A new analysis of PCMH + members’ risk scores finds unexplained increases compared to the control/comparison group that could signal ACO gaming of the system for financial gain and/or, far worse, a decline in the health of members in the program. PCMH Plus, a controversial new payment model, allows ACO (large health systems) to share in savings they are able to generate on their members’ healthcare. According to CMS, “Risk adjustment is a method for adjusting expenditures to account for differences in expected health costs of individuals.” Members with greater health needs, and the associated higher costs, have higher risk scores. Independent advocates actively participated in designing the program to improve policies to keep members healthy and remove incentives to inappropriately deny care (underservice) or shift less lucrative members out of the program (cherry-picking). But independent advocates have since become concerned about implementation, deceptive consumer notices, and serious risks to members.

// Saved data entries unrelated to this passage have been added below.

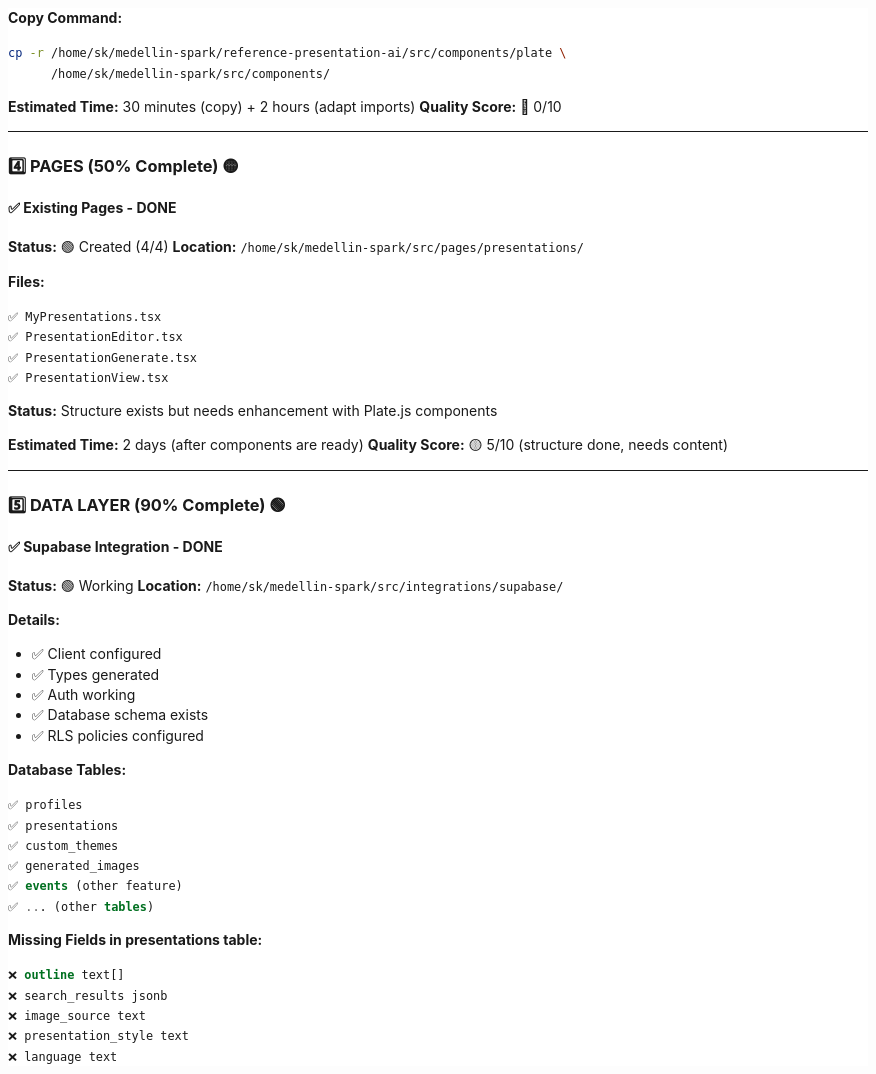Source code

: **Copy Command:**
```bash
cp -r /home/sk/medellin-spark/reference-presentation-ai/src/components/plate \
      /home/sk/medellin-spark/src/components/
```

**Estimated Time:** 30 minutes (copy) + 2 hours (adapt imports)
**Quality Score:** 🔴 0/10

---

### 4️⃣ PAGES (50% Complete) 🟡

#### ✅ Existing Pages - DONE
**Status:** 🟢 Created (4/4)
**Location:** `/home/sk/medellin-spark/src/pages/presentations/`

**Files:**
```
✅ MyPresentations.tsx
✅ PresentationEditor.tsx
✅ PresentationGenerate.tsx
✅ PresentationView.tsx
```

**Status:** Structure exists but needs enhancement with Plate.js components

**Estimated Time:** 2 days (after components are ready)
**Quality Score:** 🟡 5/10 (structure done, needs content)

---

### 5️⃣ DATA LAYER (90% Complete) 🟢

#### ✅ Supabase Integration - DONE
**Status:** 🟢 Working
**Location:** `/home/sk/medellin-spark/src/integrations/supabase/`

**Details:**
- ✅ Client configured
- ✅ Types generated
- ✅ Auth working
- ✅ Database schema exists
- ✅ RLS policies configured

**Database Tables:**
```sql
✅ profiles
✅ presentations
✅ custom_themes
✅ generated_images
✅ events (other feature)
✅ ... (other tables)
```

**Missing Fields in presentations table:**
```sql
❌ outline text[]
❌ search_results jsonb
❌ image_source text
❌ presentation_style text
❌ language text
```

Last week, the Medicaid Study Group of independent advocates called on DSS to delay the planned release of applications for new ACOs to continue and potentially expand PCMH Plus until both members’ health and the state budget are protected. In addition to removing ACO incentives to increase members’ risk scores, the advocates renew calls for per-member-per-month Person-Centered Medical Home PCMH) to provide consistency for practices, reduce unnecessary office visits, expand primary care capacity, and lower healthcare costs. Advocates also urged DSS to monitor and prevent underservice and cherry-picking, require that all ACO sites are PCMHs to reduce cherry-picking, improve quality methodologies to reward true improvement, against the post-hoc change the comparison/control group to improve PCMH Plus optics, expand the ACO minimum number of members to avoid random cost increases, stop double paying for intensive care management, equalize upfront ACO payments so all PCMH Plus members have resources to improve their health, and provide members with clear notices that accurately explain their rights and the risks of the new program.
DSS has not responded to the new analysis or the advocates’ cautions.